──────── SOURCE DATA
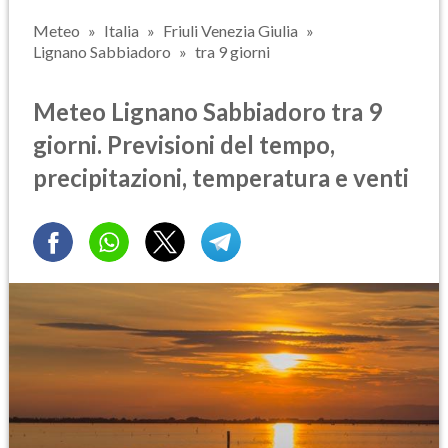
Meteo
Italia
Friuli Venezia Giulia
Lignano Sabbiadoro
tra 9 giorni
Meteo Lignano Sabbiadoro tra 9
giorni. Previsioni del tempo,
precipitazioni, temperatura e venti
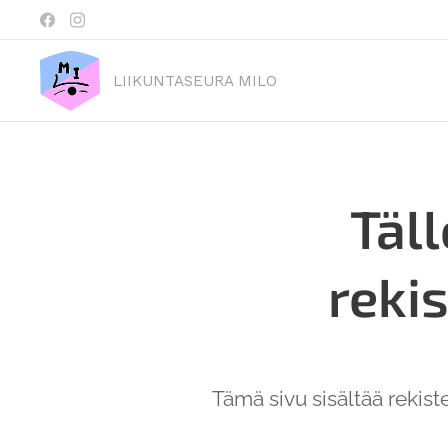
LIIKUNTASEURA MILO
Täll
rekis
Tämä sivu sisältää rekiste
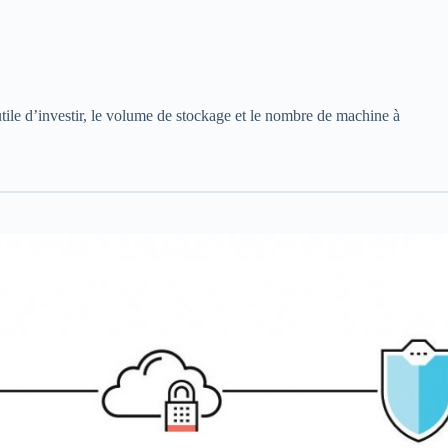
tile d’investir, le volume de stockage et le nombre de machine à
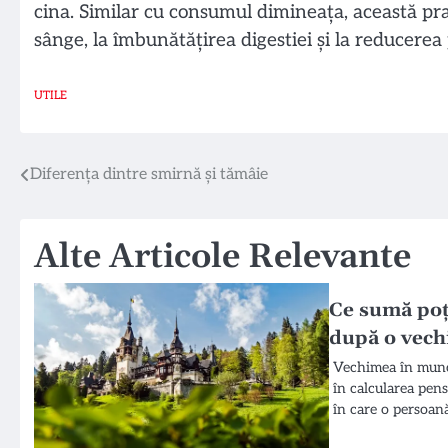
cina. Similar cu consumul dimineața, această pra
sânge, la îmbunătățirea digestiei și la reducere
UTILE
Navigare
Diferența dintre smirnă și tămâie
în
Alte Articole Relevante
articole
Ce sumă poț
după o vech
Vechimea în munc
în calcularea pen
în care o persoană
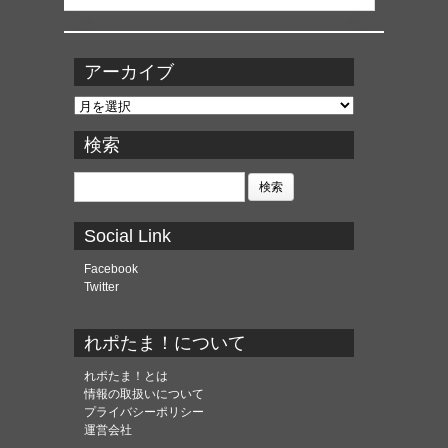
アーカイブ
ア
ー
カ
検索
イ
ブ
検
索:
Social Link
Facebook
Twitter
れポたま！について
れポたま！とは
情報の取扱いについて
プライバシーポリシー
運営会社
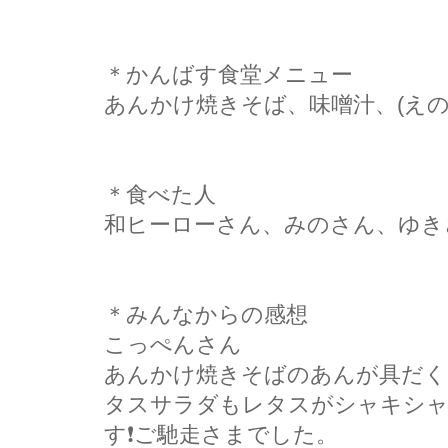
＊かんばす食堂メニュー
あんかけ焼きそば、味噌汁、(えの
＊食べた人
和ヒーローさん、みのさん、ゆき
＊みんなからの感想
こっぺんさん
あんかけ焼きそばのあんが具だく
タスサラダもレタスがシャキシャ
す❗ご馳走さまでした。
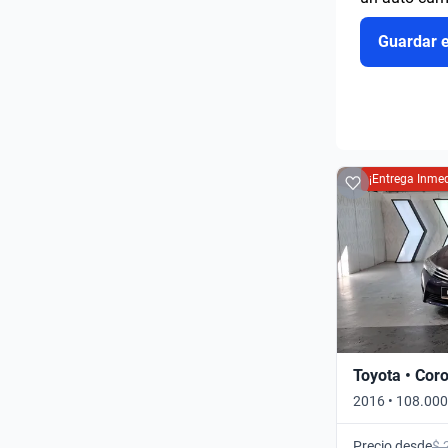
Guardar 
¡Entrega Inmed
Toyota • Coro
2016 • 108.000
Precio desde
$ 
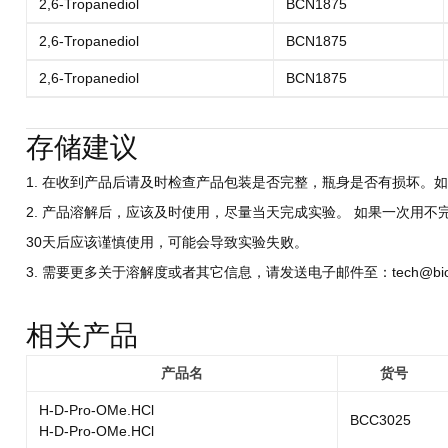
2,6-Tropanediol
BCN1875
2,6-Tropanediol
BCN1875
2,6-Tropanediol
BCN1875
存储建议
1. 在收到产品后请及时检查产品包装是否完整，瓶身是否有损坏。如
2. 产品溶解后，应该及时使用，尽量当天完成实验。 如果一次用不
30天后应该谨慎使用，可能会导致实验失败。
3. 需要更多关于溶解度或者其它信息，请发送电子邮件至：tech@biocri
相关产品
产品名
货号
H-D-Pro-OMe.HCl
BCC3025
H-D-Pro-OMe.HCl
────────────────
**WHAT YOU WILL DO:**
Find each line of the data above that holds the word "giorni", then copy it.

**REPLY:**
tra 9 giorni
giorni. Previsioni del tempo,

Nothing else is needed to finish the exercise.